Fragment dokumentu:
■ ■ ■ ■ ■
Witam Kochani. Dzisiaj przepis na pyszne konkretne danie w wersji bez boczku, bogate w dobrze przyswajalne białko i witaminy. I choć z jedzeniem mięsa nie można przesadzać to jednak od czasu do czasu, warto zasilić mięśnie i przyspieszyć regeneracje całego organizmu. Wołowina jest nie tylko smaczna, ale należy do najwartościowszych mięs pod względem składników odżywczych. Szczególnie polecana dla młodych rozwijających się osób, sportowców i osób ciężko pracujących fizycznie.
■ ■ ■ ■ ■
Dostarczone dane:
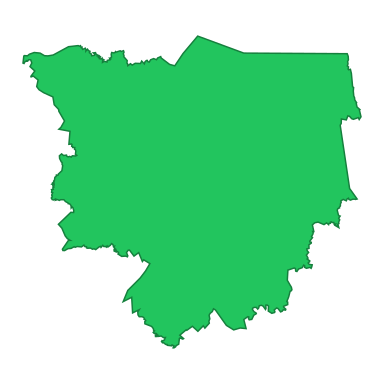 the district of Zululand, KwaZulu-Natal, South Africa
{"feature_id": "47623444B26591670939926", "entity_name": "Zululand", "entity_type": "district", "adm_level": 2, "iso_a3": "ZAF", "parent_name": "South Africa", "parent_adm1": "KwaZulu-Natal", "projection": "mercator", "projection_center": [31.134, -27.898], "detail": "fine", "context": "isolated", "style": "filled", "palette": "green", "viewbox_px": 384, "rotation_deg": 0, "n_neighbors": 0, "source": "geoboundaries", "source_scale": "gbopen_adm2", "svg_char_len": 5838}
<svg xmlns="http://www.w3.org/2000/svg" viewBox="0 0 384 384"><path d="M56.2,200.0L57.6,199.6L59.3,200.4L60.7,199.7L63.9,199.7L65.4,201.5L68.0,202.9L68.2,203.7L69.6,203.8L71.0,205.5L71.2,207.9L72.0,206.8L72.9,207.7L73.8,210.6L73.6,212.5L70.9,212.3L58.4,224.3L61.9,228.2L65.2,235.9L67.4,238.7L70.1,240.3L68.5,240.3L62.4,249.2L62.9,250.5L64.6,250.6L67.9,248.7L71.1,248.4L74.2,246.7L75.1,247.3L77.2,246.5L81.5,246.9L83.9,245.1L84.9,246.6L86.5,246.7L86.5,247.8L87.2,248.2L90.6,248.1L92.4,249.2L94.1,248.8L95.7,249.6L99.4,246.7L100.5,246.4L101.0,247.4L102.8,245.3L103.8,246.5L105.7,246.5L106.3,247.1L107.1,245.9L107.9,247.0L110.3,245.3L111.6,243.6L112.9,244.5L113.4,246.3L114.4,246.2L113.8,247.1L114.4,247.5L114.5,248.5L115.4,249.0L115.2,249.7L114.1,249.7L114.1,251.0L115.9,251.8L116.2,250.5L116.8,251.9L117.6,251.6L118.7,253.0L118.0,254.0L121.7,256.4L125.6,256.1L127.4,256.8L127.8,255.8L126.5,252.6L128.2,250.2L129.5,250.1L134.0,256.1L138.7,252.6L142.4,261.5L143.7,259.8L149.9,263.6L145.6,270.9L140.2,278.0L127.8,290.4L123.2,301.6L131.7,297.3L132.6,312.9L139.2,309.7L137.8,311.9L138.0,314.9L139.2,316.7L142.2,316.7L143.7,317.5L144.5,319.0L144.2,319.4L145.4,319.9L145.8,320.7L144.8,321.7L144.9,323.8L151.6,326.4L153.4,328.7L153.6,330.3L154.5,330.8L153.2,332.4L154.1,333.3L156.4,333.5L157.0,334.4L157.1,335.2L155.4,335.0L155.5,336.5L157.2,336.5L158.0,335.4L158.6,336.4L161.2,336.0L163.6,337.7L165.4,337.5L164.4,339.9L162.4,341.1L162.0,340.7L161.5,341.5L162.5,342.8L163.5,342.7L165.7,344.4L167.2,344.5L167.3,345.3L171.5,345.8L172.0,344.9L174.0,345.9L173.3,346.9L173.7,347.4L173.3,347.8L173.9,347.9L175.6,346.8L176.2,345.6L178.7,344.2L179.4,338.4L180.0,338.0L182.8,339.1L183.6,338.6L179.8,335.2L186.2,329.8L186.8,330.3L192.4,326.3L197.9,331.3L203.3,325.8L204.9,328.1L209.3,323.2L208.9,321.1L209.8,318.9L209.1,315.2L210.1,313.4L212.3,311.6L213.5,308.8L215.4,309.9L226.4,325.4L233.7,329.9L240.1,328.0L246.1,328.6L243.8,319.5L247.9,316.6L248.8,316.9L248.5,318.5L249.2,319.8L251.8,319.4L253.8,315.2L256.3,313.7L256.0,312.9L254.0,311.7L252.4,309.3L252.6,308.3L254.1,307.4L256.3,307.4L257.7,309.1L258.6,308.1L259.3,305.7L261.5,305.3L263.2,306.2L265.5,309.5L266.0,308.5L265.8,305.2L267.1,305.0L268.5,306.1L268.3,311.1L271.8,313.3L274.6,312.5L274.9,311.7L274.2,310.0L276.6,308.0L278.0,308.5L280.6,311.9L282.1,311.3L283.3,309.8L285.5,310.1L285.8,309.2L283.7,307.3L283.6,306.3L287.7,304.6L287.7,302.1L286.8,301.6L288.7,296.8L290.1,291.3L291.4,290.7L291.9,289.7L291.4,287.3L287.3,280.3L287.9,270.1L294.2,268.0L295.4,268.5L295.7,271.1L296.9,271.5L298.6,269.0L302.2,267.7L303.7,265.1L304.7,265.8L304.6,267.3L306.4,268.3L310.0,267.4L311.1,268.3L311.7,267.0L312.2,264.8L309.4,264.4L308.3,263.4L308.3,262.5L309.5,261.9L309.8,260.9L307.1,259.0L308.0,258.1L306.4,255.1L308.6,252.4L307.2,250.7L306.8,248.9L309.0,248.4L308.9,244.8L311.2,243.2L311.3,242.3L309.8,241.9L309.7,241.2L312.5,237.6L311.5,236.6L312.9,234.1L313.2,232.6L312.7,231.5L313.8,231.5L312.4,224.9L314.7,222.8L318.1,222.1L324.0,224.6L326.6,222.9L328.6,224.6L328.8,223.6L330.3,223.3L330.3,222.2L331.3,221.8L331.9,222.5L333.8,222.5L334.2,224.3L335.6,224.0L334.9,225.3L338.8,227.6L338.1,225.0L337.6,225.1L337.8,224.2L338.9,223.6L338.7,222.0L339.7,219.8L338.7,218.3L340.1,216.1L339.0,215.8L338.4,214.9L337.2,210.2L337.8,208.7L339.5,207.9L339.3,207.3L340.4,205.9L340.4,204.0L341.2,202.3L340.8,200.9L343.2,199.4L346.3,200.8L347.2,198.8L348.5,198.2L348.9,199.4L350.5,200.1L352.8,199.2L355.2,199.2L355.8,199.8L355.6,199.4L357.1,199.0L349.6,188.5L340.2,125.2L341.2,123.5L341.4,119.0L346.3,119.9L347.9,115.8L349.6,116.4L351.7,118.7L353.4,119.3L358.3,117.6L359.2,119.5L361.0,116.8L359.4,110.0L359.9,109.6L357.0,107.0L356.2,103.1L356.6,102.7L354.8,100.0L354.5,97.5L353.8,96.2L353.3,91.1L353.6,87.5L352.6,86.7L351.4,73.5L350.4,69.3L348.5,69.7L348.1,69.0L348.5,66.9L347.3,66.0L348.0,63.8L347.6,61.5L348.4,59.8L348.2,56.3L347.2,53.7L243.8,53.1L197.7,36.1L183.0,53.6L174.8,65.8L169.6,64.4L161.2,58.0L160.7,56.6L157.6,58.0L156.5,59.7L153.6,58.6L150.6,59.8L149.2,62.1L147.9,61.7L147.3,60.4L146.4,60.5L145.0,61.8L144.3,63.9L141.7,61.1L140.5,63.5L135.2,63.3L132.2,65.1L130.5,63.7L127.8,65.7L127.5,63.6L126.9,63.0L127.2,60.6L123.8,56.7L124.0,55.6L123.3,53.8L124.0,52.2L123.5,50.7L121.3,51.5L120.2,50.8L116.1,52.1L115.5,51.6L115.1,52.5L113.7,52.9L111.7,52.5L111.2,54.2L111.5,57.1L110.8,57.6L110.7,58.8L109.6,58.3L110.0,59.8L107.3,60.4L107.0,62.0L104.2,61.4L102.5,62.4L102.7,60.4L103.8,59.8L102.3,58.9L102.1,58.1L101.2,59.0L99.6,58.7L100.2,57.2L98.8,57.7L98.3,57.1L99.7,56.2L98.7,55.3L97.2,55.8L97.2,54.8L95.9,53.9L95.5,52.6L93.3,52.9L94.8,54.1L94.5,55.3L91.7,55.8L91.3,54.0L89.4,52.7L90.0,51.3L88.5,50.6L87.5,49.2L85.9,51.0L86.0,49.7L85.3,48.2L82.7,49.4L82.1,48.5L82.0,47.1L81.1,47.4L80.5,45.7L79.6,46.2L78.2,45.6L68.5,46.7L53.2,55.0L47.9,55.9L44.5,55.7L40.1,53.1L34.2,52.5L29.4,54.2L27.5,55.8L24.3,55.6L23.8,56.1L23.0,63.1L24.0,63.5L25.2,61.4L27.3,61.2L27.0,60.6L27.9,60.6L28.8,59.7L30.7,59.8L31.8,63.0L30.0,66.6L34.8,71.0L30.9,76.3L31.1,76.9L33.3,76.1L38.1,80.0L36.7,86.6L39.0,89.7L43.7,92.7L52.9,96.9L54.2,104.7L58.6,109.4L58.9,111.4L64.5,121.0L60.9,127.4L58.9,129.2L70.0,131.3L68.9,144.3L71.5,144.0L72.0,144.5L71.7,146.3L72.7,146.7L72.7,147.5L74.8,147.6L74.5,149.2L75.4,149.7L75.8,151.3L75.4,154.3L76.8,155.3L75.7,156.0L72.3,155.8L71.2,157.1L69.7,156.4L68.2,156.9L66.8,156.3L66.5,155.1L63.6,155.5L61.6,153.9L59.4,155.8L59.6,158.5L61.3,161.9L62.1,162.5L62.1,164.5L62.7,165.5L61.9,170.7L58.3,174.1L58.3,174.8L57.4,175.3L56.4,175.0L56.1,176.4L54.9,177.3L54.3,181.0L53.7,181.0L53.7,182.0L52.9,182.7L54.0,183.0L54.1,184.2L53.1,183.3L51.9,184.2L52.7,184.5L53.0,186.2L53.6,186.1L53.9,187.2L52.8,187.9L53.3,189.4L51.6,189.6L51.9,190.1L51.6,192.3L52.7,192.7L51.8,194.7L51.8,195.7L52.3,196.0L52.1,197.1L51.3,198.0L52.2,199.6L53.7,200.0L55.5,199.0L56.6,199.5L56.2,200.0Z" fill="#22c55e" stroke="#15803d" stroke-width="1.5"/></svg>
■ ■ ■ ■ ■
Zadania do wykonania:
1. Według fragmentu dokumentu, dla kogo szczególnie polecana jest wołowina?
2. Przepisz słowo w słowo tekst z fragmentu dokumentu od „Witam Kochani. Dzisiaj” do „ciężko pracujących fizycznie.”.

Odpowiedzi do zadań:
1. Dla młodych rozwijających się osób, sportowców i osób ciężko pracujących fizycznie.

2.
Witam Kochani. Dzisiaj przepis na pyszne konkretne danie w wersji bez boczku, bogate w dobrze przyswajalne białko i witaminy. I choć z jedzeniem mięsa nie można przesadzać to jednak od czasu do czasu, warto zasilić mięśnie i przyspieszyć regeneracje całego organizmu. Wołowina jest nie tylko smaczna, ale należy do najwartościowszych mięs pod względem składników odżywczych. Szczególnie polecana dla młodych rozwijających się osób, sportowców i osób ciężko pracujących fizycznie.